[Saved data entries]
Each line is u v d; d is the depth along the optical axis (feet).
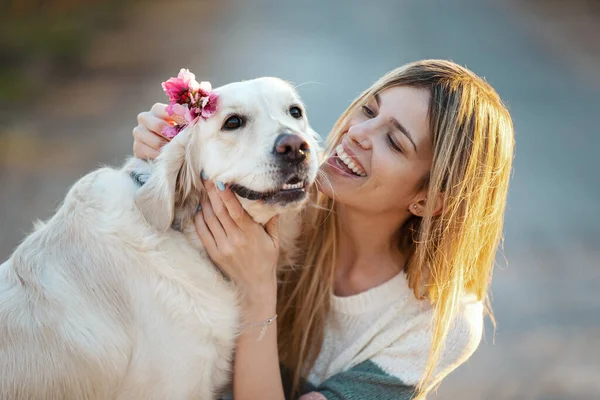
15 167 27.27
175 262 9.25
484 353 16.71
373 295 10.09
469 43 52.31
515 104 38.45
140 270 9.13
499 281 20.12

# ACTION ITEM
Although the records include pictures, output only their text, exactly and completely.

# RESULT OF THE EXERCISE
Each line is u v d; d is the depth along the optical axis (feet).
15 167 27.27
175 262 9.25
484 353 16.71
373 295 10.09
469 43 52.31
515 104 38.45
140 270 9.13
499 281 20.12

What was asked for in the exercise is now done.